If we accept the principle that these dangers must be prevented through coercive government restrictions on expression, it must logically follow that all dangers must be stamped out, especially those that are even more dangerous than those already dealt with. This principle is adhered to in all totalitarian societies. That means total control of freedom of expression of all political and religious views. This certainly was the case with the Soviets, the Nazis, the Cambodians, and the Chinese communists. And yet these governments literally caused the deaths of hundreds of millions of people throughout the 20th Century. This is the real danger, and if we're in the business of protecting the people from all danger, this will be the logical next step.
It could easily be argued that this must be done, since political ideas and fanatical religious beliefs are by far the most dangerous ideas known to man. Sadly, we're moving in that direction, and no matter how well intended the promoters of these limits on the first amendment are, both on the left and the right, they nevertheless endorse the principle of suppressing any expressions of dissent if one chooses to criticize the government.

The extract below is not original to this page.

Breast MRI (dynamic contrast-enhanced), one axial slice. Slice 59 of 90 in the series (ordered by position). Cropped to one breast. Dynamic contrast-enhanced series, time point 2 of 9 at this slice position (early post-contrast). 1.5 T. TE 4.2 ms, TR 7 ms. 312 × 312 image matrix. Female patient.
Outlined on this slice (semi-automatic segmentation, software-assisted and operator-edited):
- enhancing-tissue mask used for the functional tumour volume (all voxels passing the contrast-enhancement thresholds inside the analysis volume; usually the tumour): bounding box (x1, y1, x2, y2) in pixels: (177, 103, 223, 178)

When the direct attack on political and religious views comes, initially it will be on targets that most will ignore, since they will be seen as outside the mainstream and therefore unworthy of defending-- like the Branch Davidians or Lyndon LaRouche.
Rush Limbaugh has it right (at least on this one), and correctly fears the speech police. He states: ""I'm in the free speech business," as he defends Howard Stern and criticizes any government effort to curtail speech on the airways, while recognizing the media companies' authority and responsibility to self regulate.
Congress has been a poor steward of the first amendment. This newest attack should alert us all to the dangers of government regulating freedom of speech--of any kind.